About this exercise
Please copy the records below word for word, leaving out the pictures.

Extracted material
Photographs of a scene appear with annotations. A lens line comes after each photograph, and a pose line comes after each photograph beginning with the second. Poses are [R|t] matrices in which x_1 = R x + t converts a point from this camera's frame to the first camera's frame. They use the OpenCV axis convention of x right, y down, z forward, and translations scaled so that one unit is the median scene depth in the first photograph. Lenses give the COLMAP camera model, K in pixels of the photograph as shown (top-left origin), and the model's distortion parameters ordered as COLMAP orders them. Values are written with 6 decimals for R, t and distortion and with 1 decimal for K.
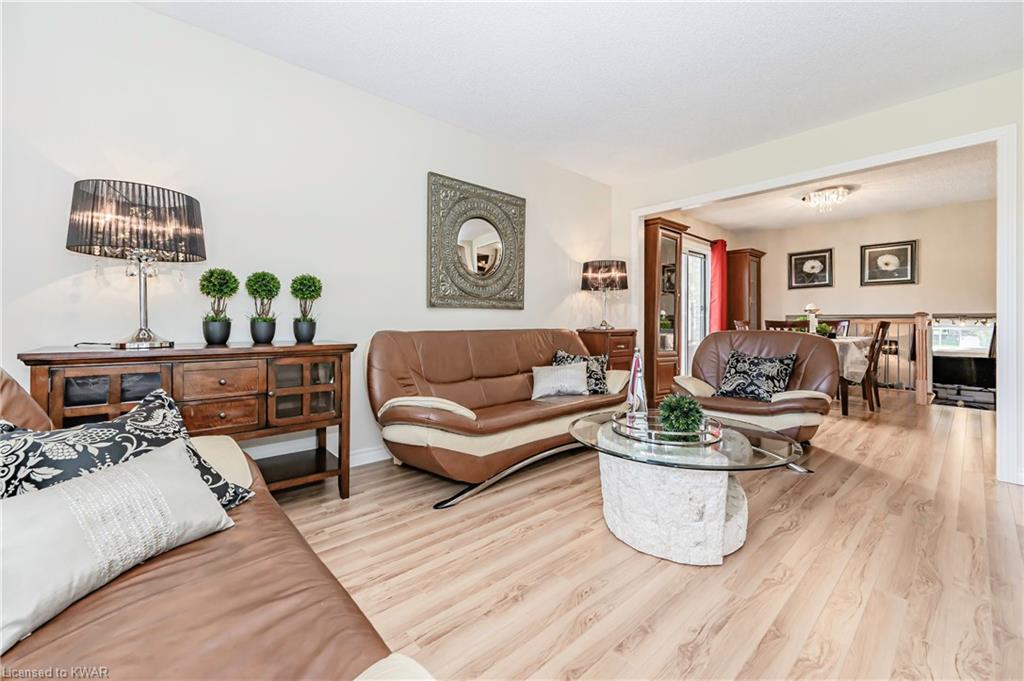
lens RADIAL K [[413.3, 0, 509.5], [0, 413.3, 322.1], [0, 0, 1]] dist [0.000460, -0.002559]
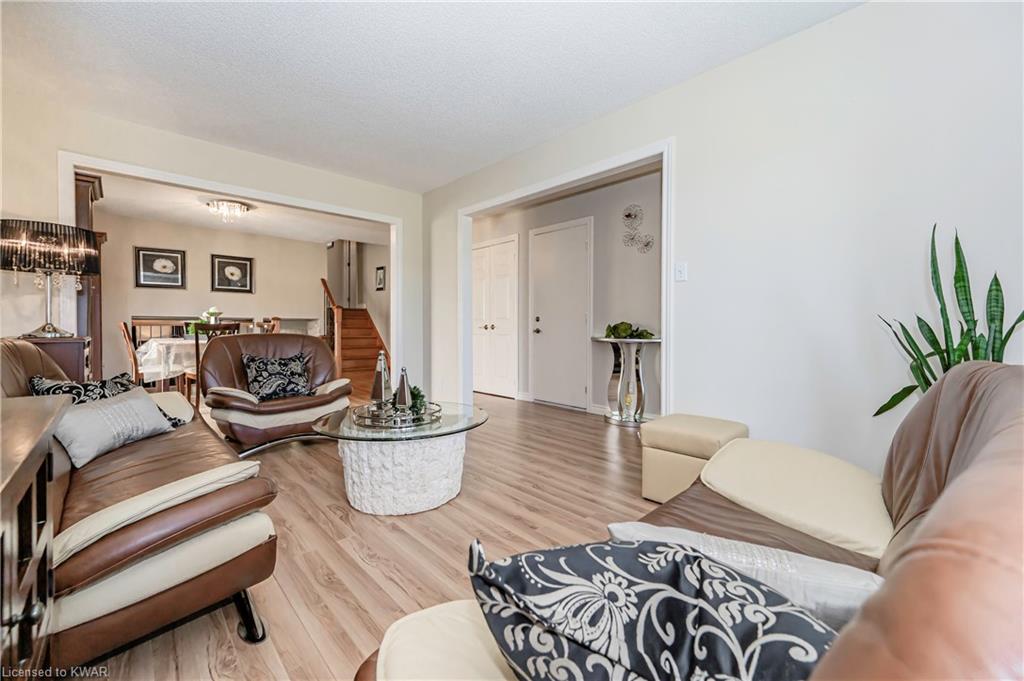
lens RADIAL K [[413.3, 0, 511.1], [0, 413.3, 336.9], [0, 0, 1]] dist [0.000460, -0.002559]
pose [[-0.033267, -0.029226, 0.999019, -0.461954], [-0.011766, 0.999515, 0.028849, -0.010083], [-0.999377, -0.010795, -0.033594, 0.388285]]
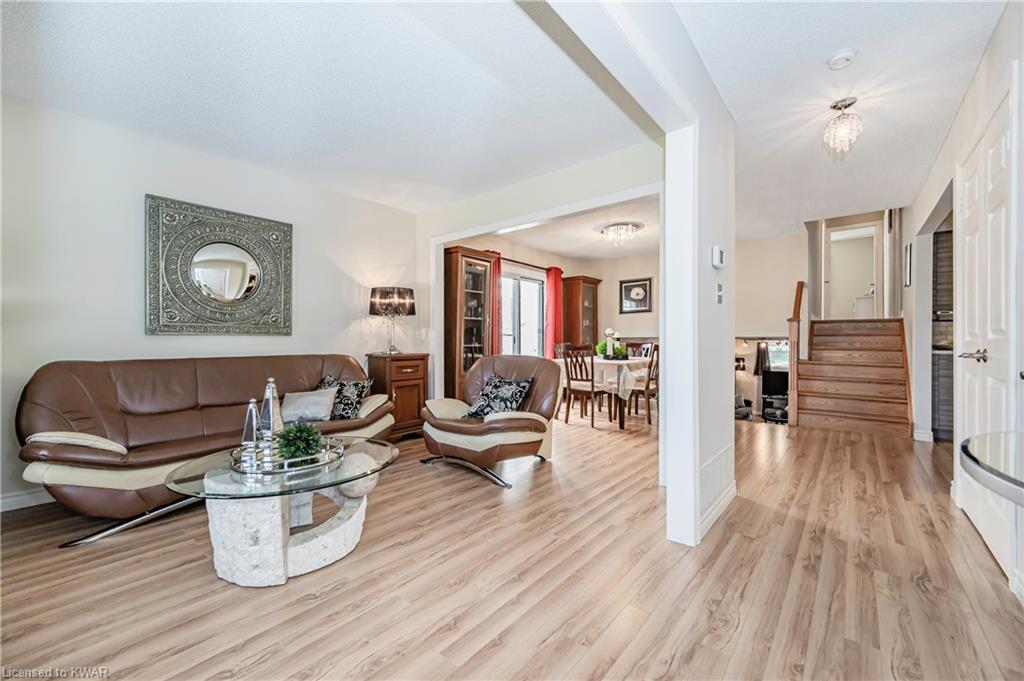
lens RADIAL K [[413.3, 0, 513.9], [0, 413.3, 335.0], [0, 0, 1]] dist [0.000460, -0.002559]
pose [[0.988177, 0.000503, 0.153314, 0.421996], [0.001312, 0.999930, -0.011738, -0.019075], [-0.153310, 0.011800, 0.988108, -0.067758]]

Answer space
Photographs of a scene appear with annotations. A lens line comes after each photograph, and a pose line comes after each photograph beginning with the second. Poses are [R|t] matrices in which x_1 = R x + t converts a point from this camera's frame to the first camera's frame. They use the OpenCV axis convention of x right, y down, z forward, and translations scaled so that one unit is the median scene depth in the first photograph. Lenses give the COLMAP camera model, K in pixels of the photograph as shown (top-left origin), and the model's distortion parameters ordered as COLMAP orders them. Values are written with 6 decimals for R, t and distortion and with 1 decimal for K.
lens RADIAL K [[413.3, 0, 509.5], [0, 413.3, 322.1], [0, 0, 1]] dist [0.000460, -0.002559]
lens RADIAL K [[413.3, 0, 511.1], [0, 413.3, 336.9], [0, 0, 1]] dist [0.000460, -0.002559]
pose [[-0.033267, -0.029226, 0.999019, -0.461954], [-0.011766, 0.999515, 0.028849, -0.010083], [-0.999377, -0.010795, -0.033594, 0.388285]]
lens RADIAL K [[413.3, 0, 513.9], [0, 413.3, 335.0], [0, 0, 1]] dist [0.000460, -0.002559]
pose [[0.988177, 0.000503, 0.153314, 0.421996], [0.001312, 0.999930, -0.011738, -0.019075], [-0.153310, 0.011800, 0.988108, -0.067758]]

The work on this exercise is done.